長友佑都と同じ道を歩む現役慶大生Jリーガー 評価急上昇中の若者をプロ入りへとかき立てたもの

芽生えた自信、そして長友佑都も歩んだ道へ

 大学で培われた自信は、次第に「プロでやってみたい。勝負したい」という気持ちを後押しした。そこに東京からの正式オファーが届いた。

 ただし、すぐに首を縦に振ることはできなかった。前のめりになる気持ちを抑えなければいけない理由があった。3年から慶大の10番を背負い、関東大学リーグ1部でチームトップの10得点を挙げるエースにまで成長していたのだ。決断は容易ではなかったが、すべてを決めて自らの素直な気持ちをチームメートに伝えた。

「プロに行きたいと言うと、みんな驚いていたが、行ってこいと背中を押してくれた。本当に慶應には感謝の気持ちしかない」

 そして、今季から現役慶大生Jリーガーが誕生し、いきなり開幕スタメンを勝ち取った。過去には、明大から加入した長友佑都(現・インテル)が、FC東京と大学4年からプロ契約を結び、不動のレギュラーをつかんだ。彼と同じ道を歩もうとしたが、最初から活躍できるほどプロの世界は甘くはなかった。無得点が続くと、徐々に先発とベンチを行き来するようになっていった。

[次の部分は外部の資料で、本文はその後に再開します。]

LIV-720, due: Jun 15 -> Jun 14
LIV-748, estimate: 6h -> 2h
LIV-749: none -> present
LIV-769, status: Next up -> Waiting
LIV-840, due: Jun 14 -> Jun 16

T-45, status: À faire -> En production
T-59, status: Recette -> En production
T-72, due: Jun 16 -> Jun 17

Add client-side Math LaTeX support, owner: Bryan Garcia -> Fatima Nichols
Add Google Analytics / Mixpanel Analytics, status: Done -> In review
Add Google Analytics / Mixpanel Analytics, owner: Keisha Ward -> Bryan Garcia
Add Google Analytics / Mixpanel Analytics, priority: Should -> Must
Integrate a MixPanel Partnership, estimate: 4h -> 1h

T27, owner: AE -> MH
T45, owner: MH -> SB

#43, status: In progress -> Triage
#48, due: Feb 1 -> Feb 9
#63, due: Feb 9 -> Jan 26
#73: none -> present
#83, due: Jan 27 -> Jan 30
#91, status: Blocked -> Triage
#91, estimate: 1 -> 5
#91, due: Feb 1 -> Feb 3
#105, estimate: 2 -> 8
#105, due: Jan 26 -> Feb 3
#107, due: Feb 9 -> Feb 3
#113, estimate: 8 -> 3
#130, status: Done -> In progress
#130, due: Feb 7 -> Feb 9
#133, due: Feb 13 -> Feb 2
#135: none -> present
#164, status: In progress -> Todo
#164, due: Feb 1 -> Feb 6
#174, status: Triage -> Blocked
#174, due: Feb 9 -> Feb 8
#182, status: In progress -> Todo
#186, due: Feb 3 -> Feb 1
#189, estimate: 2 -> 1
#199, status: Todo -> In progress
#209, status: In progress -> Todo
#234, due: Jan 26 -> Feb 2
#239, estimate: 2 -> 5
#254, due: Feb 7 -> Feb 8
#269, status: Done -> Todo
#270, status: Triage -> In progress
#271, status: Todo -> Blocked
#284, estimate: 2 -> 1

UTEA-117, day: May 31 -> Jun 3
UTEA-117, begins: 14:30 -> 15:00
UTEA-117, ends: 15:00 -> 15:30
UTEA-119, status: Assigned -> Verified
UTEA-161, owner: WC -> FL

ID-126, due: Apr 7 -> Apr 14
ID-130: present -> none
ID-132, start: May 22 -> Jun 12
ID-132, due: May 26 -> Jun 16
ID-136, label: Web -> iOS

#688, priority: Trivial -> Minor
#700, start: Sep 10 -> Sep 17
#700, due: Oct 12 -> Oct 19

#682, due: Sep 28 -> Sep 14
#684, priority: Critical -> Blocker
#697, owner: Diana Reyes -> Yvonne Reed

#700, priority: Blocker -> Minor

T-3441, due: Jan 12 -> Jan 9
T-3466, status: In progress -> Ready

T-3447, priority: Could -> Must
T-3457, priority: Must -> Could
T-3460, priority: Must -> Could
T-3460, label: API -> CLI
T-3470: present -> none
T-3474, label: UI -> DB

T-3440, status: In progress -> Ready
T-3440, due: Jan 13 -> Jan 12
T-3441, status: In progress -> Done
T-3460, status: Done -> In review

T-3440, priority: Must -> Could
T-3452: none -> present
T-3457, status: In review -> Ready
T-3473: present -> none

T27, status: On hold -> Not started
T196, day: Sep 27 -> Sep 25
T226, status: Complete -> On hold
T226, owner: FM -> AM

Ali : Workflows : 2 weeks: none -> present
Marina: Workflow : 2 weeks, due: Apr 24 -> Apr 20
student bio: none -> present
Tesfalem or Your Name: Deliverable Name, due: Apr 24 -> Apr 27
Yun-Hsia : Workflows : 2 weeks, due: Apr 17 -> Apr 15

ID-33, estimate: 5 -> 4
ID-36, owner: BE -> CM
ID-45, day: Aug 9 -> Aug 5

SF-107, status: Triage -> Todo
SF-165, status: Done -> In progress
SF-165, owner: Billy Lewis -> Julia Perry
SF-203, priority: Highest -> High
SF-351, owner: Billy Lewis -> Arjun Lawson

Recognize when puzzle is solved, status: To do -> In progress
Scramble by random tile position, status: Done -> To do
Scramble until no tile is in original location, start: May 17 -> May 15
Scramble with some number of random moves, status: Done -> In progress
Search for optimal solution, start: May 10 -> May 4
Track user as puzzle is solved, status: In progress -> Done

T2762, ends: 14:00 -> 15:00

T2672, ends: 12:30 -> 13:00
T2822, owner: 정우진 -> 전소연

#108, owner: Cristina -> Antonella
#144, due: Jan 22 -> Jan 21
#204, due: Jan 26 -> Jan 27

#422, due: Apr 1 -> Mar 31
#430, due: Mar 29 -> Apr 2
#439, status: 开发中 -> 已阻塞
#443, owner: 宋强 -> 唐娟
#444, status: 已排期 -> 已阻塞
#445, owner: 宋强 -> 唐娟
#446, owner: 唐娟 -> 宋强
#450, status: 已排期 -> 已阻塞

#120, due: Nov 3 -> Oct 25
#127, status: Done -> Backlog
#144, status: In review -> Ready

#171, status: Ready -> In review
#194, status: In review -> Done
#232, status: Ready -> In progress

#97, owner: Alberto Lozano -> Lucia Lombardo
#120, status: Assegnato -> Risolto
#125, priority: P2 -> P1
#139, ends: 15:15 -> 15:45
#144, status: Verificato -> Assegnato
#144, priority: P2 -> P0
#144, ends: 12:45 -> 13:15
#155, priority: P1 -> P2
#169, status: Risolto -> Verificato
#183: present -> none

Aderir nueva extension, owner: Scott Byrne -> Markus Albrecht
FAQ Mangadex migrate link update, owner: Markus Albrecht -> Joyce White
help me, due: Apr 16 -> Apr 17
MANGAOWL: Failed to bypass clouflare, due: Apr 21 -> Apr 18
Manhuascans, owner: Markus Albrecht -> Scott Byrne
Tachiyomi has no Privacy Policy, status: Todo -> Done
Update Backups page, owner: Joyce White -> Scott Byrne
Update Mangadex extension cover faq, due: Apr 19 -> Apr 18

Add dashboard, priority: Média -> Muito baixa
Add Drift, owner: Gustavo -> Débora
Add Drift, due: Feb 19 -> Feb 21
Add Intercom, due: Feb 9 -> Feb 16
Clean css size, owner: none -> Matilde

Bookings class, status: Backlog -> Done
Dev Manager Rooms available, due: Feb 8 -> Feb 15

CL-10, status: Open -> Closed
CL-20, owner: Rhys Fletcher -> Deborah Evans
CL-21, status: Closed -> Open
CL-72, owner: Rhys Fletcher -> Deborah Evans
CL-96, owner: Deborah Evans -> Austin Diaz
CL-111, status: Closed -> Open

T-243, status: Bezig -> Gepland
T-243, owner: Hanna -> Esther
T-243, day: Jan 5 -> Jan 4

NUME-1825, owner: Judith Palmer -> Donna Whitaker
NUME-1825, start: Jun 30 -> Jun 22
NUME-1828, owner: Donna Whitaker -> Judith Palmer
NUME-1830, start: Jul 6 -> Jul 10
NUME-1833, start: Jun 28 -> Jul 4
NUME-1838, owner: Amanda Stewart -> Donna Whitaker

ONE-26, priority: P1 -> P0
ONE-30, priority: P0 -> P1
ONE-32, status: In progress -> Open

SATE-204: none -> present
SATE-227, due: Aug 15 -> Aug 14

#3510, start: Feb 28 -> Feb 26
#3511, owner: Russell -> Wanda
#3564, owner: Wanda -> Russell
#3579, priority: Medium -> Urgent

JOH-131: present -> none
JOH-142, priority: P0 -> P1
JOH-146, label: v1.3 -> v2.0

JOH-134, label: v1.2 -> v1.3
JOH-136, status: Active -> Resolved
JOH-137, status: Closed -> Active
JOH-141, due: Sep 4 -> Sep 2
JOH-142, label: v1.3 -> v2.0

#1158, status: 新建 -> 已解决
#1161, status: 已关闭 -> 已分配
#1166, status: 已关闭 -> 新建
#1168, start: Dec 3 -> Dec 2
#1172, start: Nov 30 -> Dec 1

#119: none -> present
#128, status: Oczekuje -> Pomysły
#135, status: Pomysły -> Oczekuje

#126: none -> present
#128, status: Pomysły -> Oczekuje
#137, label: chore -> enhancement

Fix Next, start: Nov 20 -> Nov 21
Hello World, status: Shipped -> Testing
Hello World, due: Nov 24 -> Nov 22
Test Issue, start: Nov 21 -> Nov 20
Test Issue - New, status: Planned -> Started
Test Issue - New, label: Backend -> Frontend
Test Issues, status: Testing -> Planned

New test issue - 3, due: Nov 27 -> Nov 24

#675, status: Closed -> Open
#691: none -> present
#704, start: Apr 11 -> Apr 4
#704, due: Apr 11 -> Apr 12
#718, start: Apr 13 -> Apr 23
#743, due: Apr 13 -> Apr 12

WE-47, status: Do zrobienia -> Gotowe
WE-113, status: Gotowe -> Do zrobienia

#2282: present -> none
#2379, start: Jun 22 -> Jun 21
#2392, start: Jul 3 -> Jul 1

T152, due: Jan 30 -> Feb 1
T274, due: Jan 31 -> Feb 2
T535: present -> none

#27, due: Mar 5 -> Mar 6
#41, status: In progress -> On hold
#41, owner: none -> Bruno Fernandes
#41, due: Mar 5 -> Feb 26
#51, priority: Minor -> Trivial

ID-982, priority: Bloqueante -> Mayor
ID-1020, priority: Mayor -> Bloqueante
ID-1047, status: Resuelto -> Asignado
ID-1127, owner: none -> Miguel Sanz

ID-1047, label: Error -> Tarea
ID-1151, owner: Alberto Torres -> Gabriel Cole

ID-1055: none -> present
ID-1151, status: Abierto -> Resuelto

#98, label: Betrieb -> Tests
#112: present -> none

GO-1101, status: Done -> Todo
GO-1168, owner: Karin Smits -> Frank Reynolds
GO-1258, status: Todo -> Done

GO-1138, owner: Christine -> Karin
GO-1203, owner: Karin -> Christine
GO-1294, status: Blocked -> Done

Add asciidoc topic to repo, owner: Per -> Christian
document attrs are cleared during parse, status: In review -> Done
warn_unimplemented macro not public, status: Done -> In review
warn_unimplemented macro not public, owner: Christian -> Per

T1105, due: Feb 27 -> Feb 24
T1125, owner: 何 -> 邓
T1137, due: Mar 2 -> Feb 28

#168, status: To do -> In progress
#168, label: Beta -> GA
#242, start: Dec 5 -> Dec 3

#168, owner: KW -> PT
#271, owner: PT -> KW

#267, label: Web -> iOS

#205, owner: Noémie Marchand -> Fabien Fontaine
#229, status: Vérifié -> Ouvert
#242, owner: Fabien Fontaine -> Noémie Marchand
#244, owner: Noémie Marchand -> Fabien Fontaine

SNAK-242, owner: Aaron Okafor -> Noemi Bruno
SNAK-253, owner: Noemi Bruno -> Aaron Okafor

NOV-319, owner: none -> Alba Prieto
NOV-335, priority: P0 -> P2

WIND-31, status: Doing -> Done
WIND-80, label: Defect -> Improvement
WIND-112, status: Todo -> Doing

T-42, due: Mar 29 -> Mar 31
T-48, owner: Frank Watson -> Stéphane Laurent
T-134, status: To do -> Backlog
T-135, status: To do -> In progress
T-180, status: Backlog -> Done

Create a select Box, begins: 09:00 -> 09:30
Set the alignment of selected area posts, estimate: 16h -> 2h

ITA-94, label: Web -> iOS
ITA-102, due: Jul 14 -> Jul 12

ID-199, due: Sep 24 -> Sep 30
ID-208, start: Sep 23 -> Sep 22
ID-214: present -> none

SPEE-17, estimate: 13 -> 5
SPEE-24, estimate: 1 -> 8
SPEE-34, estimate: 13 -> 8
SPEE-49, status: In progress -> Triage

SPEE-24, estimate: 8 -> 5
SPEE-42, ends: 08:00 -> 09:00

 しかし、3年前のように背を向けようとはしなかった。

 前向きに取り組み続け、練習では自らの存在を誇示し続けた。その男に歓喜の瞬間は訪れた。

 16日のナビスコ杯神戸戦でついにプロ初ゴールを決めたのだ。その試合直後、「外してきたので、焦りもあった。やっと入った」と言って一呼吸置き、続いた言葉からはプロの矜持がにじんだ。

「ここから何点でも取れる」

 そして、宣言通りの公式戦2戦連発を果たした。太鼓の拍子に合わせ、観客席から届く「ムトウ、ムトウ」の合唱に両手を振って応えた。「自信がない」と言った、かつての姿はどこにも見当たらない。武藤はこの日も重ねるように「もっと得点を量産したい」と、さらなるゴールを希求した。

 若さからくる青っぽい強がりなどではない。少しだけ回り道して手にしたのは、揺るぎない自信だった。すでに、売り出し中のルーキーが放つ“それ”ではもうないのだ。